Le silence a aussi une grande part dans ce roman, pour mieux laisser place à l’observation : la mer à Armanville, Grégoire dans le train ou Grégoire dans l’atelier parisien. N’oublions pas que ce roman prend appui sur l’art, la création et que tout début d’œuvre passe par une observation minutieuse : peut-être y a-t-il là une jolie mise en abyme du processus de création propre à tout art, tant pictural que littéraire.
Philippe Séguy propose, dans ce roman, un portrait de femme mûre qui assume la liberté d’aimer. Les doutes n’ont que peu de place dans le récit, dans la mesure où le personnage de Léa semble accepter avec une heureuse fatalité ce coup de cœur / foudre artistique, intellectuel et amoureux avec le jeune et beau Grégoire. Tout comme s’il était question d’un déterminisme amoureux…
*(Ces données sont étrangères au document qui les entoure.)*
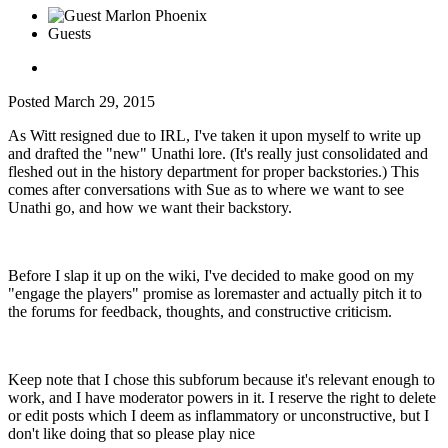
Guests
Posted
March 29, 2015
As Witt resigned due to IRL, I've taken it upon myself to write up
and drafted the "new" Unathi lore. (It's really just consolidated and
fleshed out in the history department for proper backstories.) This
comes after conversations with Sue as to where we want to see
Unathi go, and how we want their backstory.
Before I slap it up on the wiki, I've decided to make good on my
"engage the players" promise as loremaster and actually pitch it to
the forums for feedback, thoughts, and constructive criticism.
Keep note that I chose this subforum because it's relevant enough to
work, and I have moderator powers in it. I reserve the right to delete
or edit posts which I deem as inflammatory or unconstructive, but I
don't like doing that so please play nice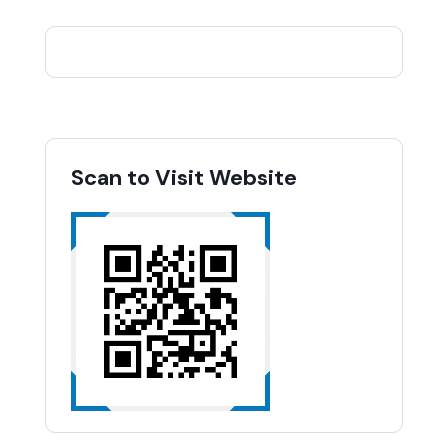
Scan to Visit Website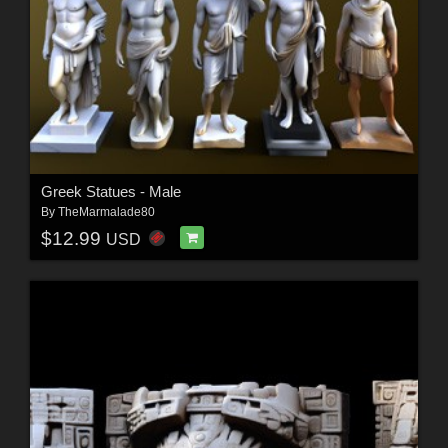
Greek Statues - Male
By
TheMarmalade80
$12.99
USD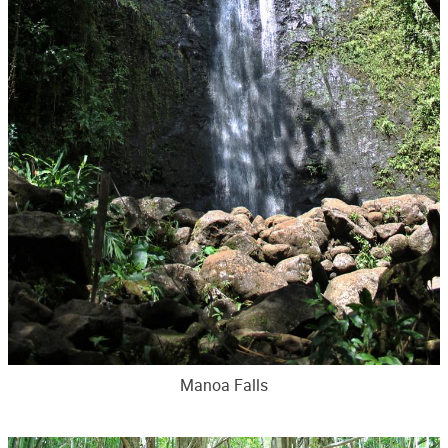
Manoa Falls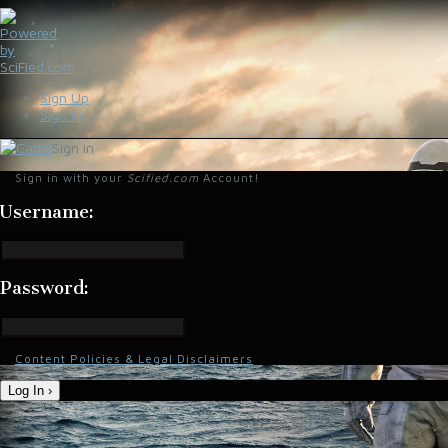
Sign Up
Sign In
Sign in
Sign in with your
Scified.com
Account!
Username:
Password:
Content Policies & Legal Disclaimers
Log In ›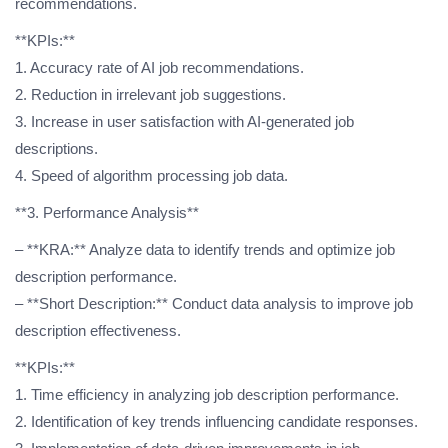
recommendations.
**KPIs:**
1. Accuracy rate of AI job recommendations.
2. Reduction in irrelevant job suggestions.
3. Increase in user satisfaction with AI-generated job
descriptions.
4. Speed of algorithm processing job data.
**3. Performance Analysis**
– **KRA:** Analyze data to identify trends and optimize job
description performance.
– **Short Description:** Conduct data analysis to improve job
description effectiveness.
**KPIs:**
1. Time efficiency in analyzing job description performance.
2. Identification of key trends influencing candidate responses.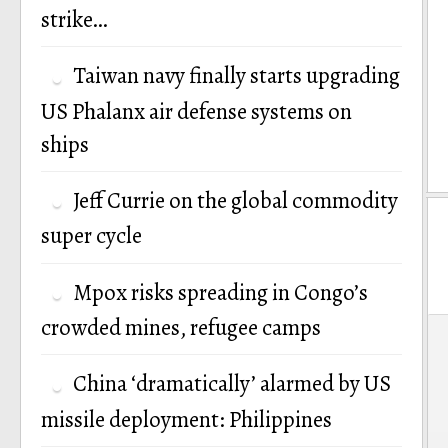
strike…
Taiwan navy finally starts upgrading
US Phalanx air defense systems on
ships
Jeff Currie on the global commodity
super cycle
Mpox risks spreading in Congo’s
crowded mines, refugee camps
P
n
China ‘dramatically’ alarmed by US
missile deployment: Philippines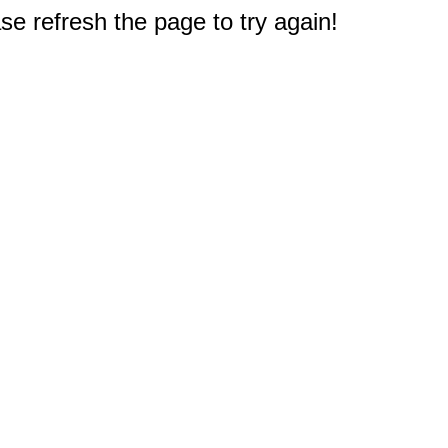
e refresh the page to try again!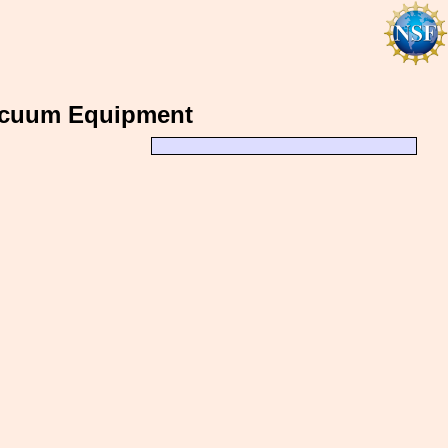
acuum Equipment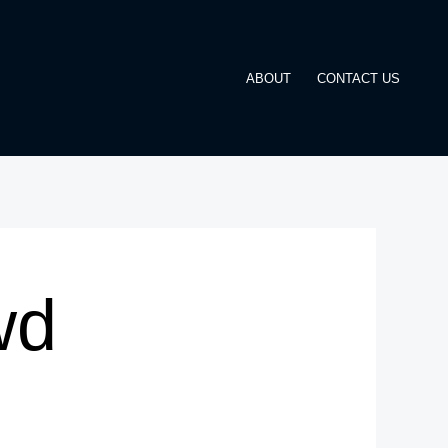
ABOUT
CONTACT US
wd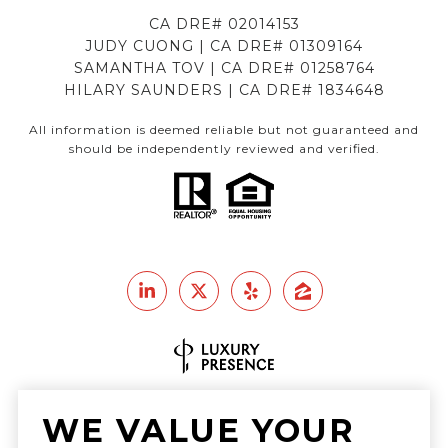
CA DRE# 02014153
JUDY CUONG | CA DRE# 01309164
SAMANTHA TOV | CA DRE# 01258764
HILARY SAUNDERS | CA DRE# 1834648
All information is deemed reliable but not guaranteed and
should be independently reviewed and verified.
Real Estate Website Design by
WE VALUE YOUR
Luxury Presence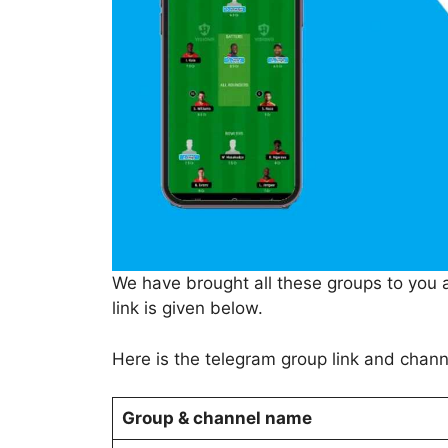
We have brought all these groups to you aft
link is given below.
Here is the telegram group link and chan
Group & channel name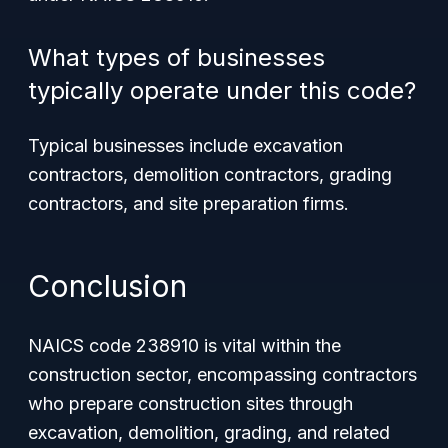
What types of businesses
typically operate under this code?
Typical businesses include excavation
contractors, demolition contractors, grading
contractors, and site preparation firms.
Conclusion
NAICS code 238910 is vital within the
construction sector, encompassing contractors
who prepare construction sites through
excavation, demolition, grading, and related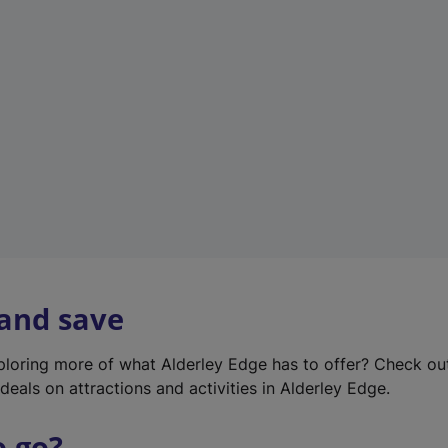
w
t
a
b
)
 and save
xploring more of what Alderley Edge has to offer? Check o
deals on attractions and activities in Alderley Edge.
o go?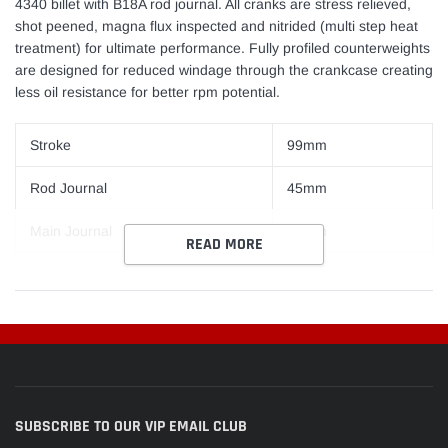
4340 billet with B18A rod journal. All cranks are stress relieved,
shot peened, magna flux inspected and nitrided (multi step heat
treatment) for ultimate performance. Fully profiled counterweights
are designed for reduced windage through the crankcase creating
less oil resistance for better rpm potential.
Stroke
99mm
Rod Journal
45mm
Main Journal
55mm
READ MORE
SUBSCRIBE TO OUR VIP EMAIL CLUB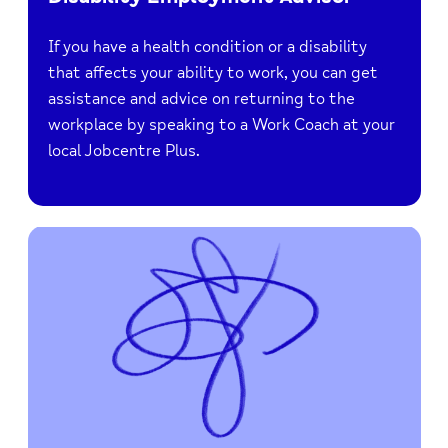
If you have a health condition or a disability
that affects your ability to work, you can get
assistance and advice on returning to the
workplace by speaking to a Work Coach at your
local Jobcentre Plus.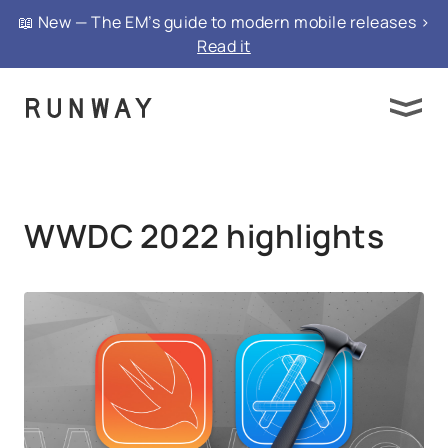
{ "@context": "https://schema.org", "@type":
📖 New — The EM’s guide to modern mobile releases >
"FAQPage", "mainEntity": }
Read it
WWDC 2022 highlights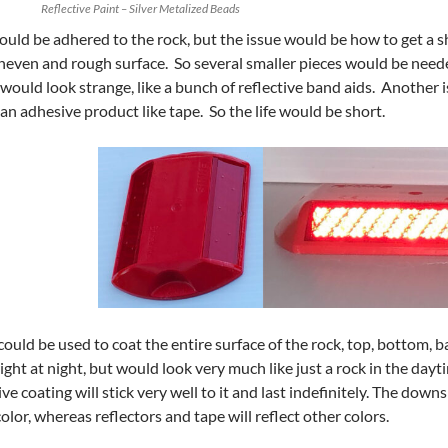
Reflective Paint – Silver Metalized Beads
ould be adhered to the rock, but the issue would be how to get a sh
uneven and rough surface. So several smaller pieces would be neede
 would look strange, like a bunch of reflective band aids. Another 
an adhesive product like tape. So the life would be short.
could be used to coat the entire surface of the rock, top, bottom, ba
ght at night, but would look very much like just a rock in the dayt
tive coating will stick very well to it and last indefinitely. The down
color, whereas reflectors and tape will reflect other colors.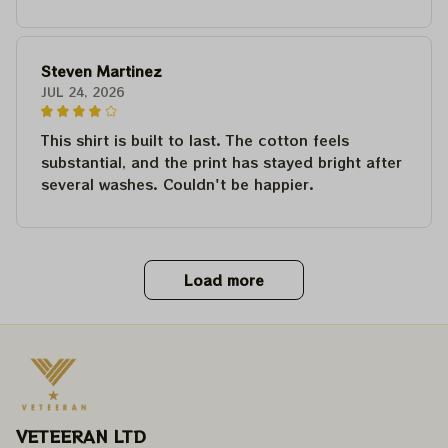
Steven Martinez
JUL 24, 2026
This shirt is built to last. The cotton feels
substantial, and the print has stayed bright after
several washes. Couldn't be happier.
Load more
VETEERAN LTD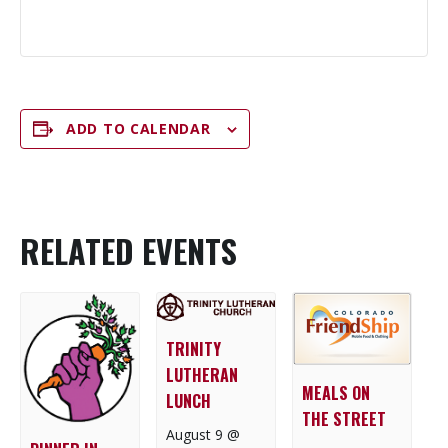
ADD TO CALENDAR
RELATED EVENTS
TRINITY
LUTHERAN
MEALS ON
LUNCH
THE STREET
August 9 @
« Léa regarda Grégoire, la lenteur de ses mouvements, sa manière de s’installer, de prendre sa place dans le fauteuil, de devenir si rapidement indispensable à sa vie, sans qu’elle y puisse grand-chose, comme une fatalité agréable qui la rendrait heureuse. » (p.65)
Les Amours illicites est, à mon sens, un plaidoyer en faveur de la légitimité à accepter d’aimer autrement, à un moment donné de sa vie, sans que cela doive forcément tourner au drame du cas de conscience.
« Louis ne l’aimait plus, par jalousie morbide, lassitude mise à convaincre, il ne le lui avait pas dit, c’était pire. Elle n’était pas sûre de ne pas lui conserver encore l’habitude de l’amour, le soin mis à être tendre avec lui. Louis. Grégoire la ramenait à ces années-là, sa jeunesse. » (p.215)
« Elle dit dans le désordre les mots qu’il ne fallait peut-être pas dire, qu’elle ne pouvait pas quitter Grégoire, qu’elle l’aimait suffisamment pour le prétendre et le répéter à qui serait face à elle, sans menace, sans colère. Cela durerait ou pas, elle l’ignorait, elle ne savait pas combien de jours elle aurait avec lui et elle s’en moquait bien. » (p.278)
Un récit beau et fort que je vous souhaite vivement de découvrir.
Les Amours illicites, Philippe SEGUY, éditions Pygmalion, 2019, 303 pages, 18.90€.